All of Obama's policy initiatives go like this:

Step 1: We have a grave crisis which only the government can solve.

Step 2: Then a miracle occurs.

Step 3: Problem solved.


Consider the 1998 "Gnomes" episode -- possibly surpassing Milton Friedman's "Free to Choose" as the classic defense of capitalism -- in which the children of South Park, Colo., get a lesson in how not to run an enterprise from mysterious little men who go about stealing undergarments from the unsuspecting and collecting them in a huge underground storehouse.

What's the big idea?
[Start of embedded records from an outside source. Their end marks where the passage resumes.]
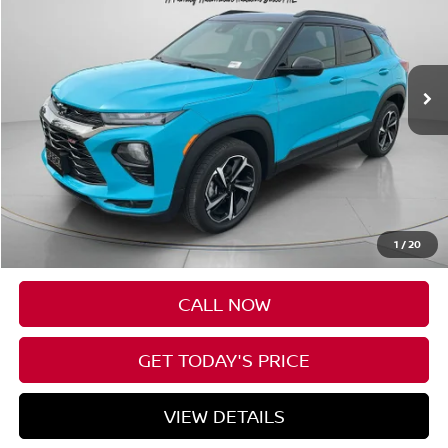
VIN:
KL79MUSL2NB018924
Stock:
U018924
$22,197
73,333 mi
Ext.
Int.
SPECK PRICE
Less
Asking Price:
$21,997
Negotiable Doc Fee:
+$200
1
/
20
SPECK PRICE:
$22,197
CALL NOW
GET TODAY'S PRICE
VIEW DETAILS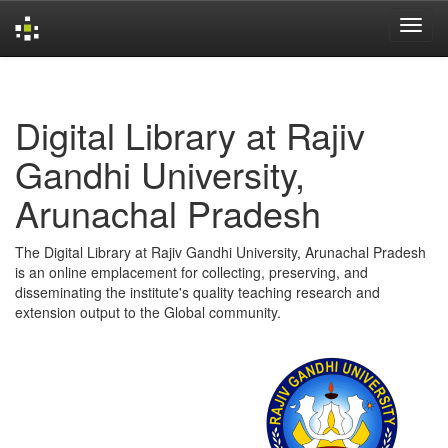
Skip
navigation
Digital Library at Rajiv
Gandhi University,
Arunachal Pradesh
The Digital Library at Rajiv Gandhi University, Arunachal Pradesh
is an online emplacement for collecting, preserving, and
disseminating the institute's quality teaching research and
extension output to the Global community.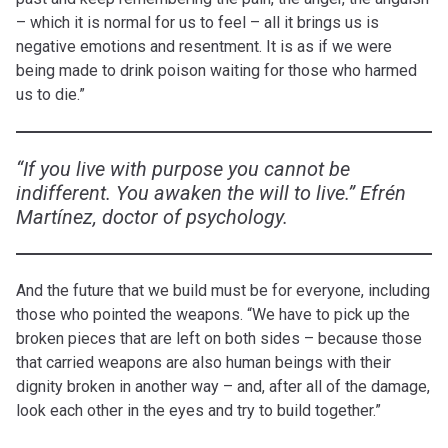
– which it is normal for us to feel – all it brings us is
negative emotions and resentment. It is as if we were
being made to drink poison waiting for those who harmed
us to die.”
“If you live with purpose you cannot be
indifferent. You awaken the will to live.” Efrén
Martínez, doctor of psychology.
And the future that we build must be for everyone, including
those who pointed the weapons. “We have to pick up the
broken pieces that are left on both sides – because those
that carried weapons are also human beings with their
dignity broken in another way – and, after all of the damage,
look each other in the eyes and try to build together.”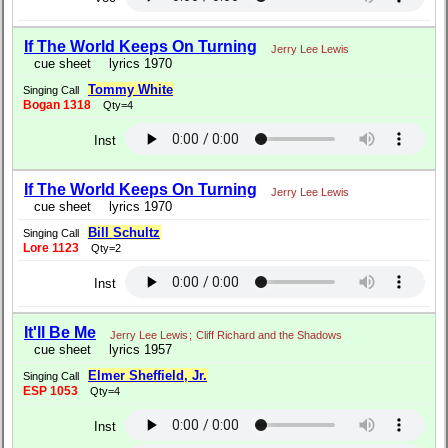
If The World Keeps On Turning
Jerry Lee Lewis
cue sheet
lyrics 1970
Tommy White
Singing Call
Bogan 1318
Qty=4
Inst
If The World Keeps On Turning
Jerry Lee Lewis
cue sheet
lyrics 1970
Bill Schultz
Singing Call
Lore 1123
Qty=2
Inst
It'll Be Me
Jerry Lee Lewis
;
Cliff Richard and the Shadows
cue sheet
lyrics 1957
Elmer Sheffield, Jr.
Singing Call
ESP 1053
Qty=4
Inst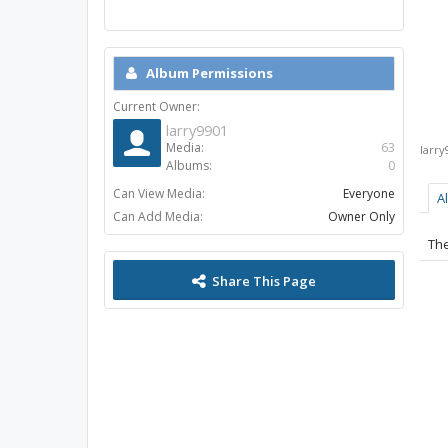
Album Permissions
Current Owner:
larry9901
Media:
63
larry
Albums:
0
Can View Media:
Everyone
A
Can Add Media:
Owner Only
The
Share This Page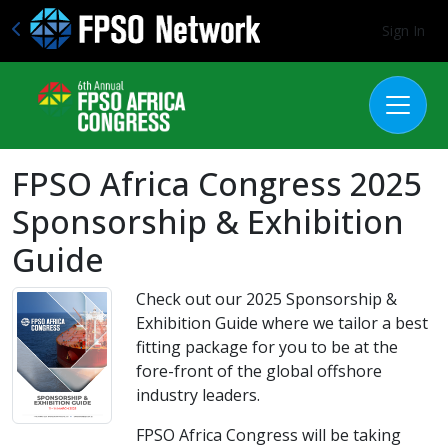
Sign In
FPSO Africa Congress 2025
Sponsorship & Exhibition
Guide
Check out our 2025 Sponsorship &
Exhibition Guide where we tailor a best
fitting package for you to be at the
fore-front of the global offshore
industry leaders.
FPSO Africa Congress will be taking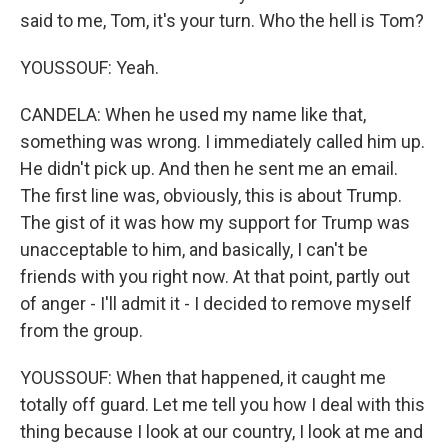
said to me, Tom, it's your turn. Who the hell is Tom?
YOUSSOUF: Yeah.
CANDELA: When he used my name like that,
something was wrong. I immediately called him up.
He didn't pick up. And then he sent me an email.
The first line was, obviously, this is about Trump.
The gist of it was how my support for Trump was
unacceptable to him, and basically, I can't be
friends with you right now. At that point, partly out
of anger - I'll admit it - I decided to remove myself
from the group.
YOUSSOUF: When that happened, it caught me
totally off guard. Let me tell you how I deal with this
thing because I look at our country, I look at me and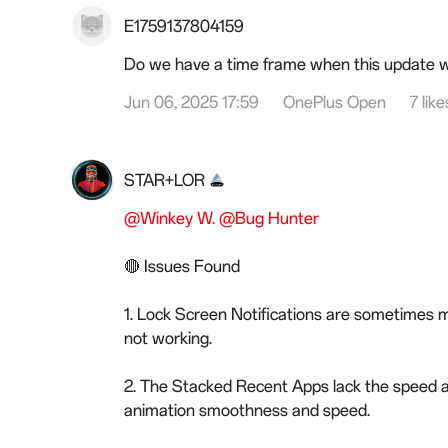
E1759137804159
Do we have a time frame when this update wi
Jun 06, 2025 17:59
OnePlus Open
7 like
STAR+LOR
@Winkey W.
@Bug Hunter
🔴 Issues Found
1. Lock Screen Notifications are sometimes m
not working.
2. The Stacked Recent Apps lack the speed 
animation smoothness and speed.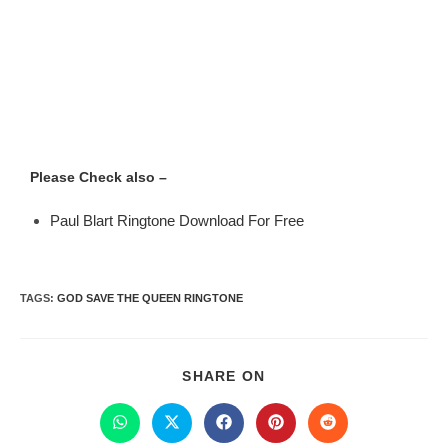
Please Check also –
Paul Blart Ringtone Download For Free
TAGS
:
GOD SAVE THE QUEEN RINGTONE
SHARE ON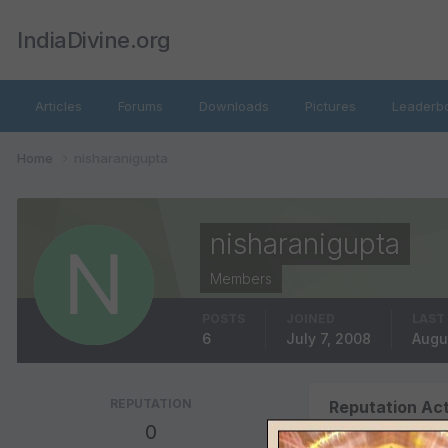
IndiaDivine.org
Articles
Forums
Downloads
Pictures
Leaderb
Home
nisharanigupta
nisharanigupta
Members
POSTS
JOINED
LAST
6
July 7, 2008
Augu
REPUTATION
Reputation Act
0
The gnomes explain:

"Phase One: Collect underpants.

"Phase Two: ?

"Phase Three: Profit."

Lest you think there's a step missing here, that's the whole point. ("What about Phase Two?" asks one of the kids. "Well," answers a gnome, "Phase Three is profits!") This more or less sums up Mr. Obama's speech last week on Guantanamo, in which the president explained how he intended to dispose of the remaining detainees after both houses of Congress voted overwhelmingly against bringing them to the U.S.

The president's plan can briefly be described as follows. Phase One: Order Guantanamo closed. Phase Two: ? Phase Three: Close Gitmo!